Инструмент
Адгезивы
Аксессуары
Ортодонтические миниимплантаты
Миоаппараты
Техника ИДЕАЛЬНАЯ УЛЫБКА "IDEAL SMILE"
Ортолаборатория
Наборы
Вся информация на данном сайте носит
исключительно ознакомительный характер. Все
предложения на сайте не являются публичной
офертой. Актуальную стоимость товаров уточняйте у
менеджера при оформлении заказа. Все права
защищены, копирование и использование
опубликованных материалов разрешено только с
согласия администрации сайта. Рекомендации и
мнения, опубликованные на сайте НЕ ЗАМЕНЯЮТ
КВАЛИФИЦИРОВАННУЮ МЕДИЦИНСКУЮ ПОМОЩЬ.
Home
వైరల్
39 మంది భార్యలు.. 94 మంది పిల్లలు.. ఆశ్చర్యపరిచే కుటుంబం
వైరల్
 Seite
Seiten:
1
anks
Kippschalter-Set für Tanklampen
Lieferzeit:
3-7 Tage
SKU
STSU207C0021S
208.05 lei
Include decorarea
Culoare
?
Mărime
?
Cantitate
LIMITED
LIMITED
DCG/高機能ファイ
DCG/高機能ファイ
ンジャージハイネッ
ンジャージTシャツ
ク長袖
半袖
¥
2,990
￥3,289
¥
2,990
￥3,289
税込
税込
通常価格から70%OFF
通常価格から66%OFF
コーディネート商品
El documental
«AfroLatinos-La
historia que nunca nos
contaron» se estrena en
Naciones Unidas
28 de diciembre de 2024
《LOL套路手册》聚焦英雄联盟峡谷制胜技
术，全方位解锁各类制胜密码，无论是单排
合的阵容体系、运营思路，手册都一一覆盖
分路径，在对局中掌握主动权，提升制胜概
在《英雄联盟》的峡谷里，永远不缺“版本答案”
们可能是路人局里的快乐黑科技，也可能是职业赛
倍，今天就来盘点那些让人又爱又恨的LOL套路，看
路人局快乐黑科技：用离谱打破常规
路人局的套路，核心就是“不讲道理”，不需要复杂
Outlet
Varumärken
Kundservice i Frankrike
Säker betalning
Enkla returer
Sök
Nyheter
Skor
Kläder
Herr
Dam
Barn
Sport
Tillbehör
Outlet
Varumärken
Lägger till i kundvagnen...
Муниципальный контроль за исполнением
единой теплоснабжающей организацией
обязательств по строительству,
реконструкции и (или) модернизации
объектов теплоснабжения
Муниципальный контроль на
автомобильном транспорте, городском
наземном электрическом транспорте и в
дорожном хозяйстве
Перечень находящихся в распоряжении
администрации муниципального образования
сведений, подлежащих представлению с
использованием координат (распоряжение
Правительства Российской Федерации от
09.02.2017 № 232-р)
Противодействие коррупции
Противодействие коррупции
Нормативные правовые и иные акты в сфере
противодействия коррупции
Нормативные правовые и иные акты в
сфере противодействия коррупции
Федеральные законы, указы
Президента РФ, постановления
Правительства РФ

------

Write out the text of every row above line by line, keeping each line's wording, spelling, and line breaks unchanged.

Инструмент
Адгезивы
Аксессуары
Ортодонтические миниимплантаты
Миоаппараты
Техника ИДЕАЛЬНАЯ УЛЫБКА "IDEAL SMILE"
Ортолаборатория
Наборы
Вся информация на данном сайте носит
исключительно ознакомительный характер. Все
предложения на сайте не являются публичной
офертой. Актуальную стоимость товаров уточняйте у
менеджера при оформлении заказа. Все права
защищены, копирование и использование
опубликованных материалов разрешено только с
согласия администрации сайта. Рекомендации и
мнения, опубликованные на сайте НЕ ЗАМЕНЯЮТ
КВАЛИФИЦИРОВАННУЮ МЕДИЦИНСКУЮ ПОМОЩЬ.
Home
వైరల్
39 మంది భార్యలు.. 94 మంది పిల్లలు.. ఆశ్చర్యపరిచే కుటుంబం
వైరల్
 Seite
Seiten:
1
anks
Kippschalter-Set für Tanklampen
Lieferzeit:
3-7 Tage
SKU
STSU207C0021S
208.05 lei
Include decorarea
Culoare
?
Mărime
?
Cantitate
LIMITED
LIMITED
DCG/高機能ファイ
DCG/高機能ファイ
ンジャージハイネッ
ンジャージTシャツ
ク長袖
半袖
¥
2,990
￥3,289
¥
2,990
￥3,289
税込
税込
通常価格から70%OFF
通常価格から66%OFF
コーディネート商品
El documental
«AfroLatinos-La
historia que nunca nos
contaron» se estrena en
Naciones Unidas
28 de diciembre de 2024
《LOL套路手册》聚焦英雄联盟峡谷制胜技
术，全方位解锁各类制胜密码，无论是单排
合的阵容体系、运营思路，手册都一一覆盖
分路径，在对局中掌握主动权，提升制胜概
在《英雄联盟》的峡谷里，永远不缺“版本答案”
们可能是路人局里的快乐黑科技，也可能是职业赛
倍，今天就来盘点那些让人又爱又恨的LOL套路，看
路人局快乐黑科技：用离谱打破常规
路人局的套路，核心就是“不讲道理”，不需要复杂
Outlet
Varumärken
Kundservice i Frankrike
Säker betalning
Enkla returer
Sök
Nyheter
Skor
Kläder
Herr
Dam
Barn
Sport
Tillbehör
Outlet
Varumärken
Lägger till i kundvagnen...
Муниципальный контроль за исполнением
единой теплоснабжающей организацией
обязательств по строительству,
реконструкции и (или) модернизации
объектов теплоснабжения
Муниципальный контроль на
автомобильном транспорте, городском
наземном электрическом транспорте и в
дорожном хозяйстве
Перечень находящихся в распоряжении
администрации муниципального образования
сведений, подлежащих представлению с
использованием координат (распоряжение
Правительства Российской Федерации от
09.02.2017 № 232-р)
Противодействие коррупции
Противодействие коррупции
Нормативные правовые и иные акты в сфере
противодействия коррупции
Нормативные правовые и иные акты в
сфере противодействия коррупции
Федеральные законы, указы
Президента РФ, постановления
Правительства РФ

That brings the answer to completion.